Mr. Dr. Raine, head of the MHRA, said the blood clots in the vaccines could also have been caused by Covid, rather than the vaccine.

John Hopkins University estimates that CSVT affects five out of every million people in the U.S. each year, indicating that 330 patients in Britain suffer from the condition each year.

According to the university, it can affect patients with low blood pressure, cancer, vascular disease and those prone to blood clotting. Head injuries can also cause the condition.

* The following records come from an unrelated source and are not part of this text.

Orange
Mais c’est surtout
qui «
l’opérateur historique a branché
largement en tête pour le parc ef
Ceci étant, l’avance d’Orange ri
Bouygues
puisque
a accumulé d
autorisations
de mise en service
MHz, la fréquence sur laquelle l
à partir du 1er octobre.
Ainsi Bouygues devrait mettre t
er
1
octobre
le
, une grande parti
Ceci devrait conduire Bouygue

The MHRA said five of the 11 million Britons injected developed cerebral sinus thrombosis (CSVT). The cases were all men between 19 and 59 years old and one was fatal.

Europe’s own drug watchdog noticed three additional 13 reports of CSVT in the vaccinated population of the continent.

After an investigation, the European Medicines Agency concluded that there was no evidence that the vaccine increased the risk of CSVT or blood clots in general, and told countries to continue using the sting.

Most countries have lifted their bans, except Sweden, Norway and Denmark.

Dr Raine said: ‘There is no evidence that blood clots in veins occur more than would be expected in the absence of vaccination for any of the vaccines.

‘We have received a very small number of reports of an extremely rare form of blood clot in the cerebral veins (sinus vein thrombosis, or CSVT) that occurs shortly after vaccination along with reduced platelets.

‘This type of blood clot can occur naturally in people who have not been vaccinated, as well as in those who suffer from Covid-19.

‘Given the extremely rare occurrence of these CSVT events among the 11 million people vaccinated, and if a link to the vaccine is not proven, the benefits of the vaccine to prevent Covid-19 remain, with the associated risk for hospitalization and death, continue. to exceed the risks of possible side effects.

“So you have to keep getting stabbed if it’s your turn.”